[Text shown]
Followers of Islam will be celebrating the Birth of the Prophet Muhammad on 24th January 2013. Although this is a public holiday, it is not essentially a festive time and many choose to respect the occasion by reading verses from the holy Koran.
Chinese New Year on 10th February 2013 is typically a family holiday that involves traditional food, dragon dances and ang pao envelopes as a symbol of prosperity. The island’s Buddhist temples are decorated in vibrant colours with offerings of fresh fruit and sticks of burning incense. This year we welcome the Year of the Water Snake, and it is predicted to be a time of heightened community awareness and people coming together.
Bali’s Hindu community will have a lot to celebrate during the month of March with two auspicious dates on the local cultural calendar. Nyepi Day on 12th March 2013 is the Balinese New Year and is also known as the Day of Silence where the entire island literally comes to a standstill for a 24-hour period. All forms of activity are prohibited and even the airport closes.
Then Galungan Day on 27th March 2013 will see the Balinese return home to their ancestral villages to pray in their family temples and feast upon island delicacies such as suckling pig. This revered Hindu holiday honours the universal victory of good over evil.
Lastly, Good Friday falls on 29th March 2013 and Christians everywhere will attend church services to commemorate the death of Jesus Christ and his subsequent resurrection on Easter Sunday. In the modern world this holiday represents a delicious family lunch and chocolate Easter Eggs for the children.

[Problems to solve]
A. According to the holidays text, what is Nyepi Day also known as?
B. Translate this sentence from the holidays text into Spanish: "All forms of activity are prohibited and even the airport closes."
C. Rewrite the stretch of the holidays text from "Chinese New Year" through "the airport closes.", putting "lion dances" in place of "dragon dances".
These records have no connection to the holidays text.

Collected data:
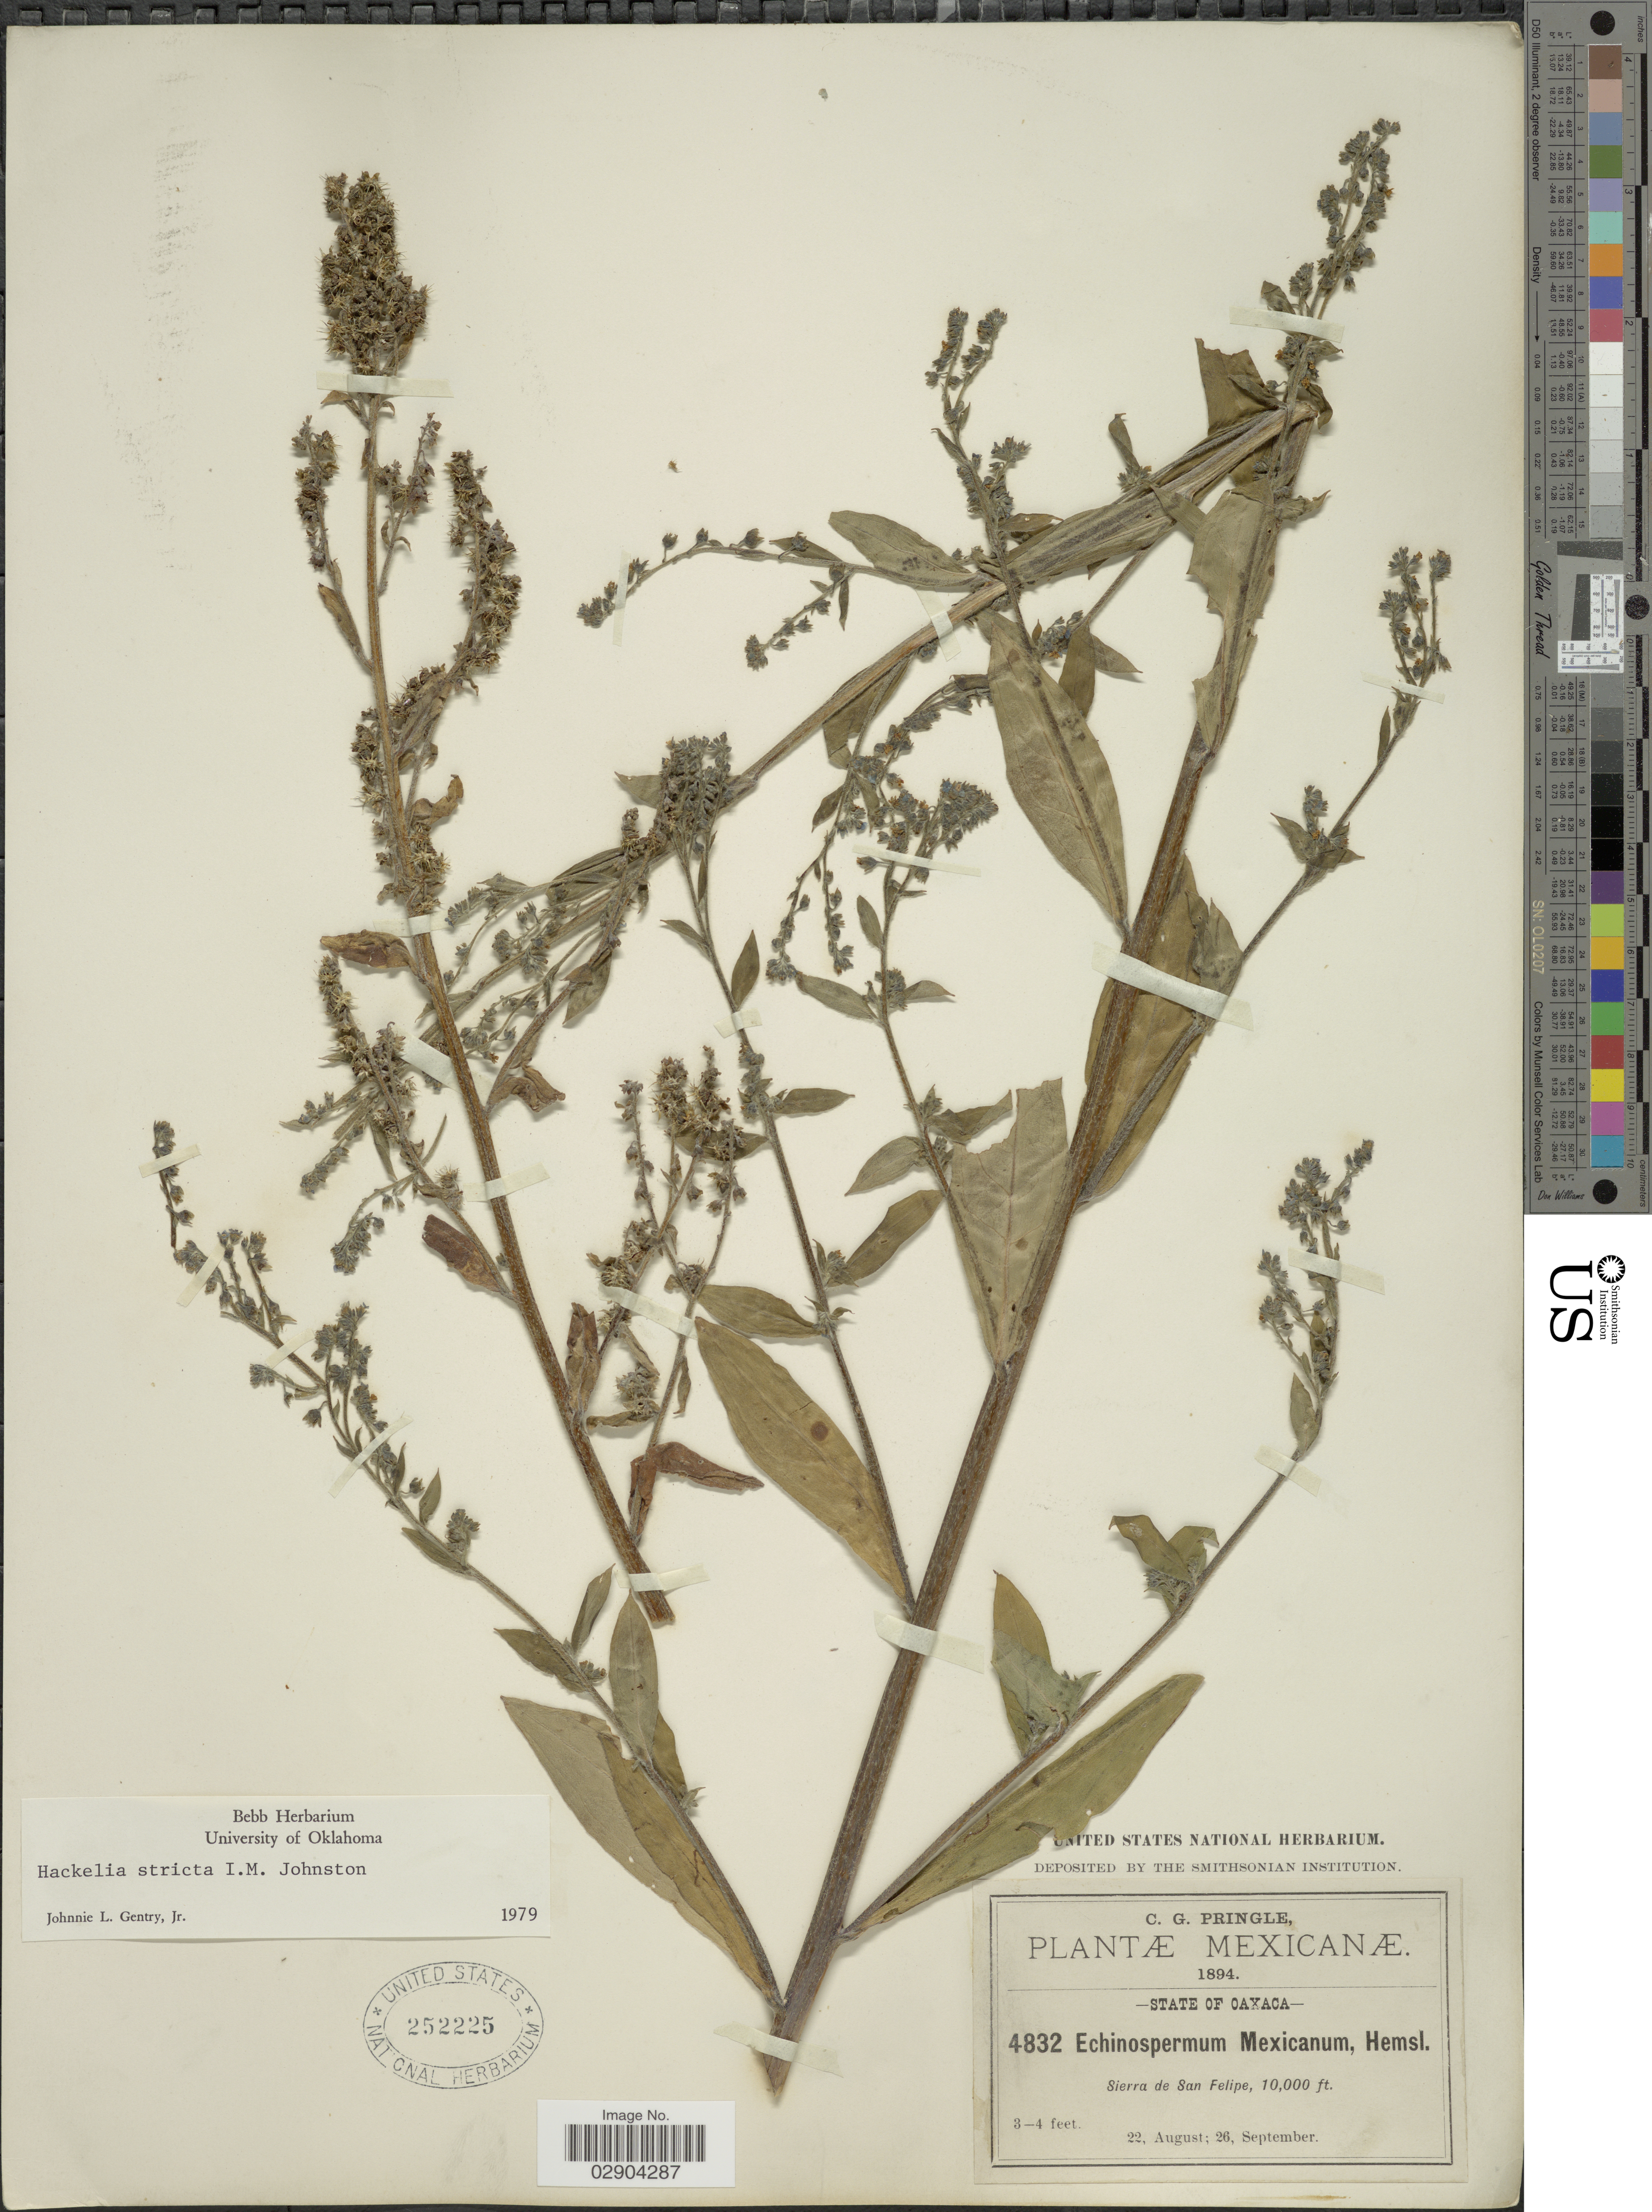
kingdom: Plantae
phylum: Tracheophyta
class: Magnoliopsida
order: Boraginales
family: Boraginaceae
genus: Hackelia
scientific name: Hackelia mexicana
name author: (Schltdl. & Cham.) I.M. Johnst.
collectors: C. G. Pringle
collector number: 4832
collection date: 1894-08-22/1894-09-26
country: Mexico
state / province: Oaxaca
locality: State of Oaxaca. Sierra de San Felipe.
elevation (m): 3048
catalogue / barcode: US 252225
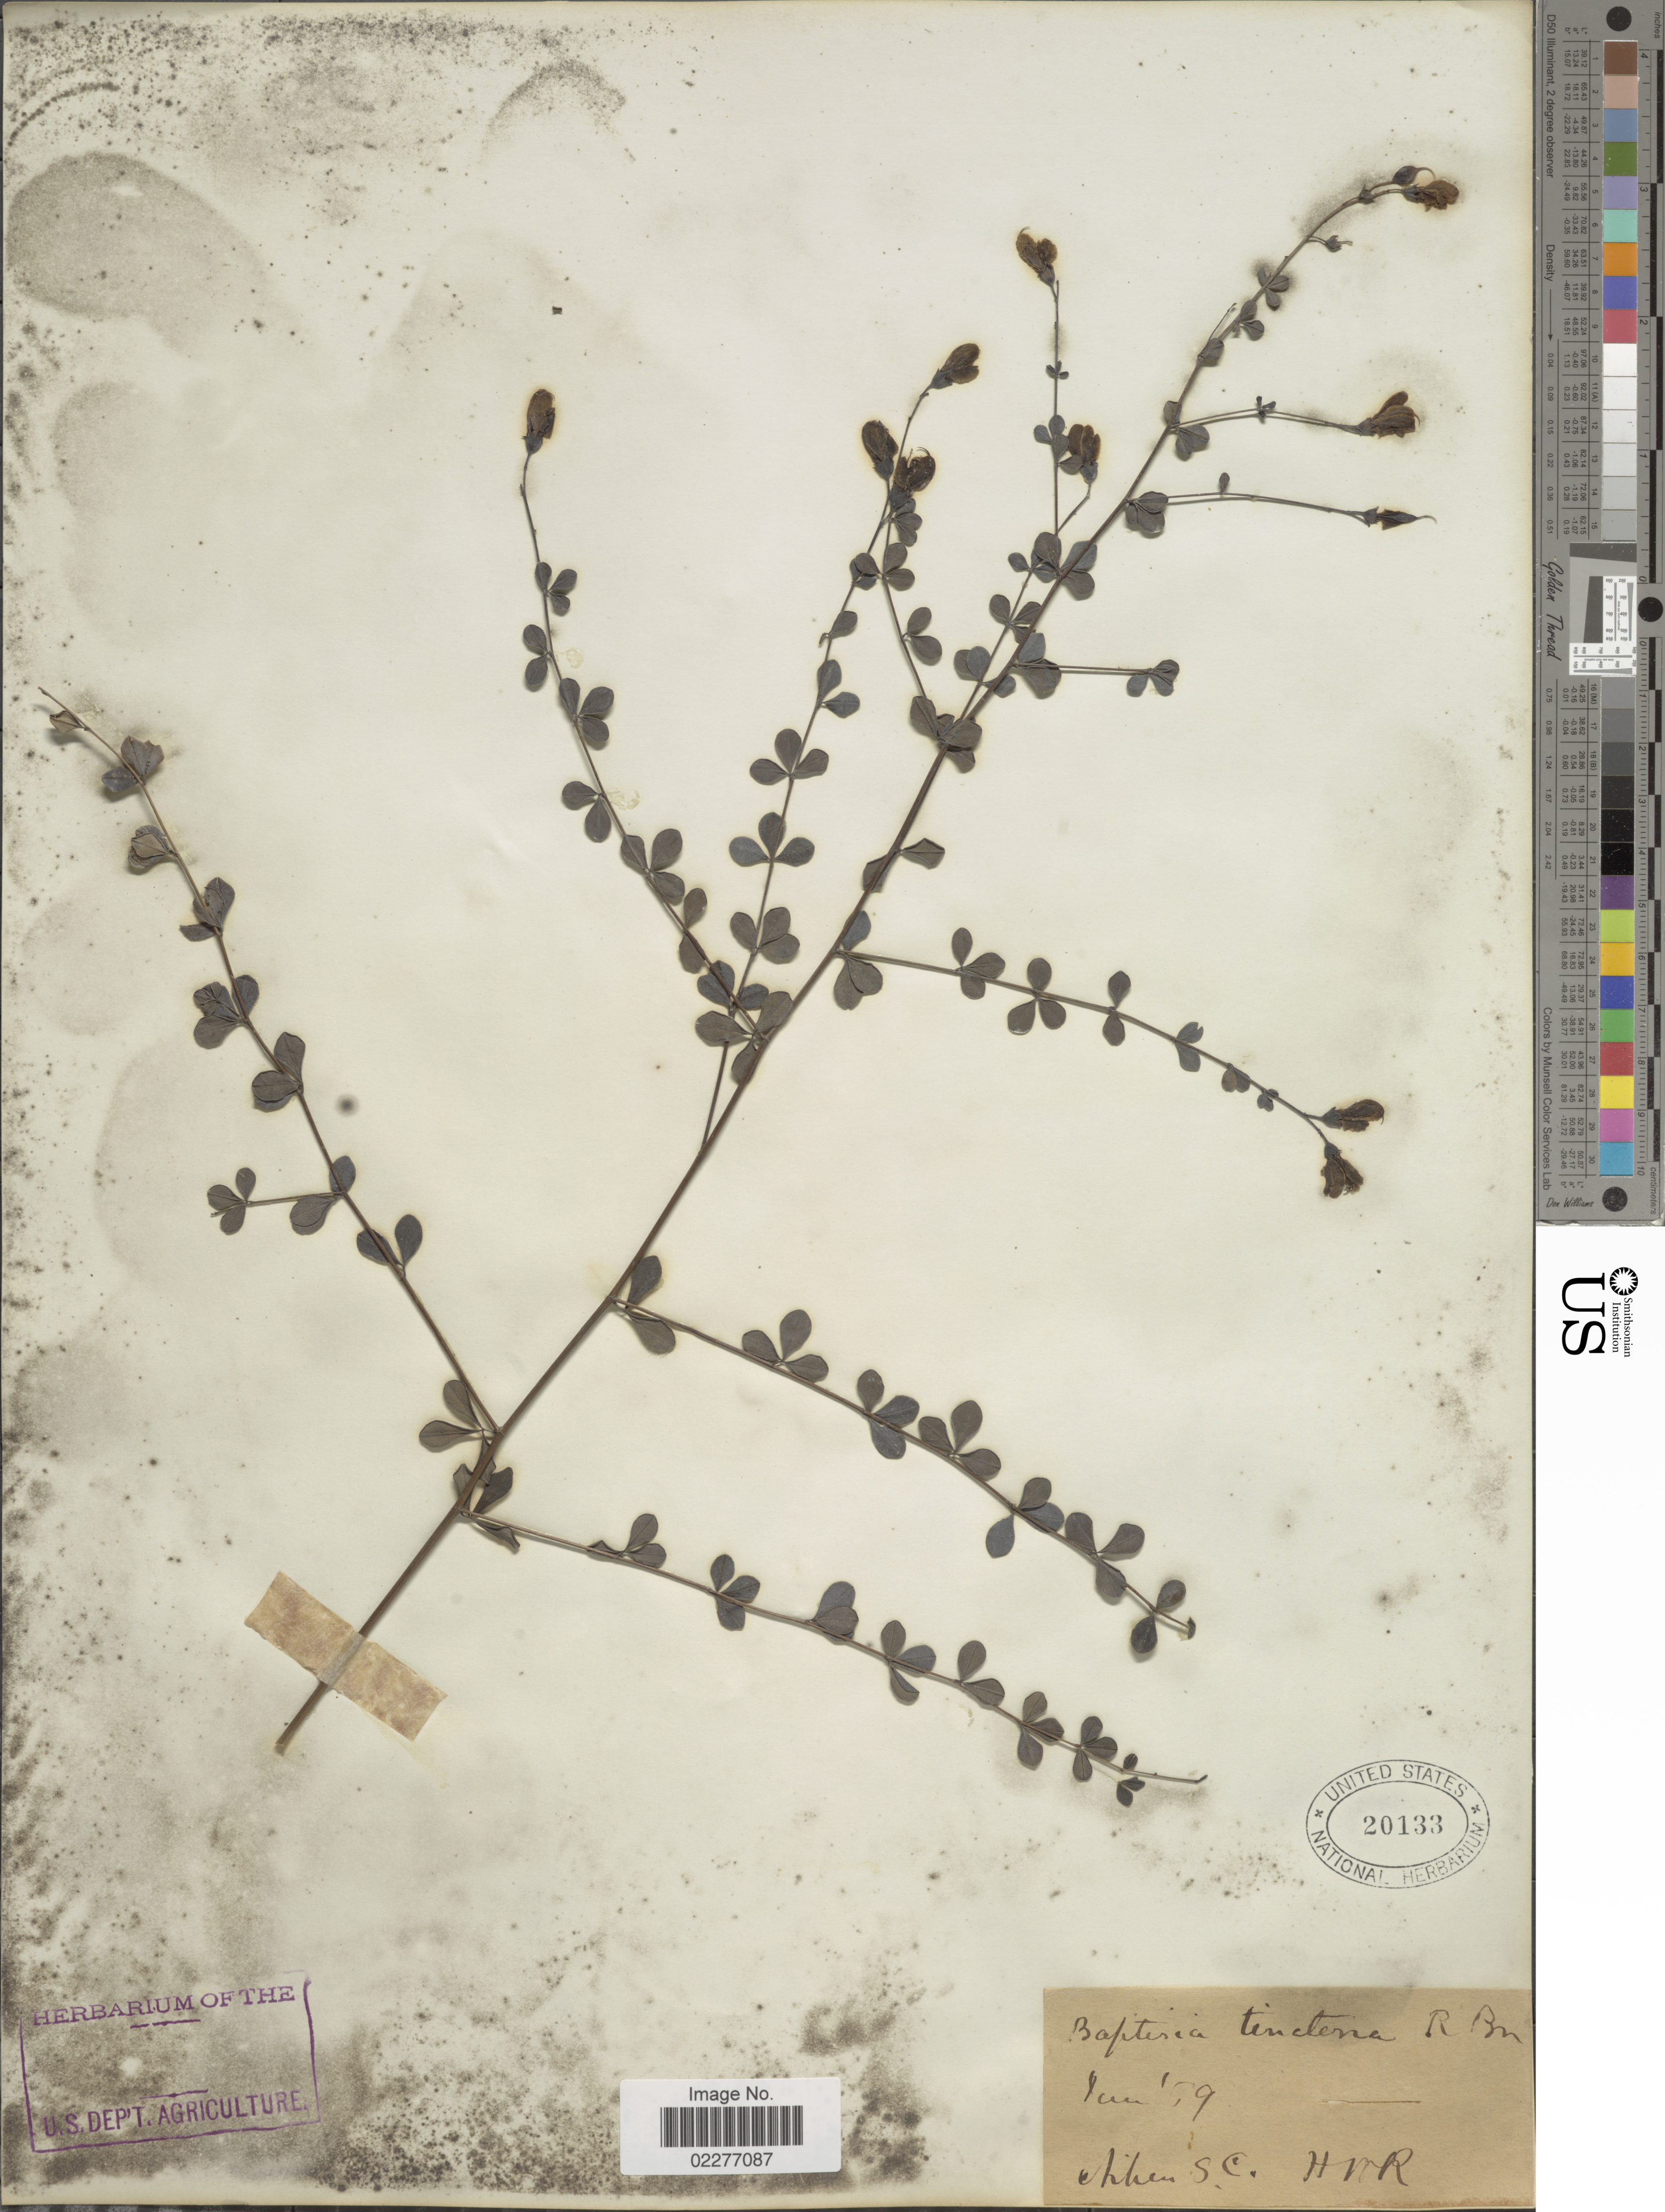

[Answers]
A. The Day of Silence.

B. Todas las formas de actividad están prohibidas e incluso el aeropuerto cierra.

C.
Chinese New Year on 10th February 2013 is typically a family holiday that involves traditional food, lion dances and ang pao envelopes as a symbol of prosperity. The island’s Buddhist temples are decorated in vibrant colours with offerings of fresh fruit and sticks of burning incense. This year we welcome the Year of the Water Snake, and it is predicted to be a time of heightened community awareness and people coming together.
Bali’s Hindu community will have a lot to celebrate during the month of March with two auspicious dates on the local cultural calendar. Nyepi Day on 12th March 2013 is the Balinese New Year and is also known as the Day of Silence where the entire island literally comes to a standstill for a 24-hour period. All forms of activity are prohibited and even the airport closes.